[Source texts of formatted documents]
___

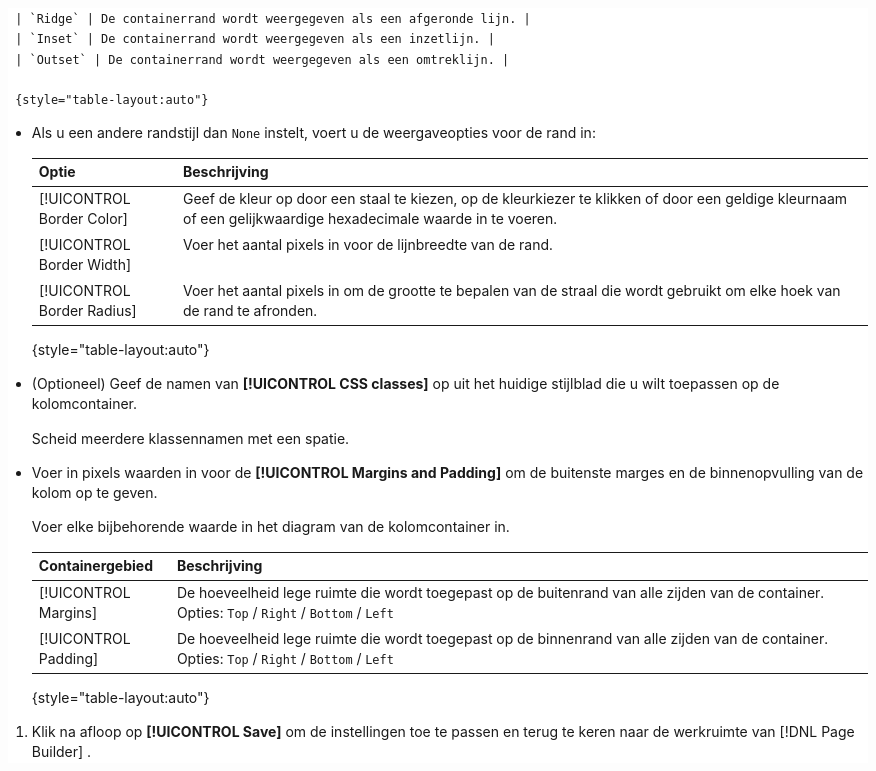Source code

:      | `Ridge` | De containerrand wordt weergegeven als een afgeronde lijn. |
     | `Inset` | De containerrand wordt weergegeven als een inzetlijn. |
     | `Outset` | De containerrand wordt weergegeven als een omtreklijn. |

     {style="table-layout:auto"}

   - Als u een andere randstijl dan `None` instelt, voert u de weergaveopties voor de rand in:

     | Optie | Beschrijving |
     | ------ |------------ |
     | [!UICONTROL Border Color] | Geef de kleur op door een staal te kiezen, op de kleurkiezer te klikken of door een geldige kleurnaam of een gelijkwaardige hexadecimale waarde in te voeren. |
     | [!UICONTROL Border Width] | Voer het aantal pixels in voor de lijnbreedte van de rand. |
     | [!UICONTROL Border Radius] | Voer het aantal pixels in om de grootte te bepalen van de straal die wordt gebruikt om elke hoek van de rand te afronden. |

     {style="table-layout:auto"}

   - (Optioneel) Geef de namen van **[!UICONTROL CSS classes]** op uit het huidige stijlblad die u wilt toepassen op de kolomcontainer.

     Scheid meerdere klassennamen met een spatie.

   - Voer in pixels waarden in voor de **[!UICONTROL Margins and Padding]** om de buitenste marges en de binnenopvulling van de kolom op te geven.

     Voer elke bijbehorende waarde in het diagram van de kolomcontainer in.

     | Containergebied | Beschrijving |
     | -------------- | ----------- |
     | [!UICONTROL Margins] | De hoeveelheid lege ruimte die wordt toegepast op de buitenrand van alle zijden van de container. Opties: `Top` / `Right` / `Bottom` / `Left` |
     | [!UICONTROL Padding] | De hoeveelheid lege ruimte die wordt toegepast op de binnenrand van alle zijden van de container. Opties: `Top` / `Right` / `Bottom` / `Left` |

     {style="table-layout:auto"}

1. Klik na afloop op **[!UICONTROL Save]** om de instellingen toe te passen en terug te keren naar de werkruimte van [!DNL Page Builder] .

___

> **Assigned task**
Please switch every "Beschrijving" in the items above to "Omschrijving" and write out their source text with nothing else changed. Leave the pictures out of your answer.

> **Task output**
Source code

:      | `Ridge` | De containerrand wordt weergegeven als een afgeronde lijn. |
     | `Inset` | De containerrand wordt weergegeven als een inzetlijn. |
     | `Outset` | De containerrand wordt weergegeven als een omtreklijn. |

     {style="table-layout:auto"}

   - Als u een andere randstijl dan `None` instelt, voert u de weergaveopties voor de rand in:

     | Optie | Omschrijving |
     | ------ |------------ |
     | [!UICONTROL Border Color] | Geef de kleur op door een staal te kiezen, op de kleurkiezer te klikken of door een geldige kleurnaam of een gelijkwaardige hexadecimale waarde in te voeren. |
     | [!UICONTROL Border Width] | Voer het aantal pixels in voor de lijnbreedte van de rand. |
     | [!UICONTROL Border Radius] | Voer het aantal pixels in om de grootte te bepalen van de straal die wordt gebruikt om elke hoek van de rand te afronden. |

     {style="table-layout:auto"}

   - (Optioneel) Geef de namen van **[!UICONTROL CSS classes]** op uit het huidige stijlblad die u wilt toepassen op de kolomcontainer.

     Scheid meerdere klassennamen met een spatie.

   - Voer in pixels waarden in voor de **[!UICONTROL Margins and Padding]** om de buitenste marges en de binnenopvulling van de kolom op te geven.

     Voer elke bijbehorende waarde in het diagram van de kolomcontainer in.

     | Containergebied | Omschrijving |
     | -------------- | ----------- |
     | [!UICONTROL Margins] | De hoeveelheid lege ruimte die wordt toegepast op de buitenrand van alle zijden van de container. Opties: `Top` / `Right` / `Bottom` / `Left` |
     | [!UICONTROL Padding] | De hoeveelheid lege ruimte die wordt toegepast op de binnenrand van alle zijden van de container. Opties: `Top` / `Right` / `Bottom` / `Left` |

     {style="table-layout:auto"}

1. Klik na afloop op **[!UICONTROL Save]** om de instellingen toe te passen en terug te keren naar de werkruimte van [!DNL Page Builder] .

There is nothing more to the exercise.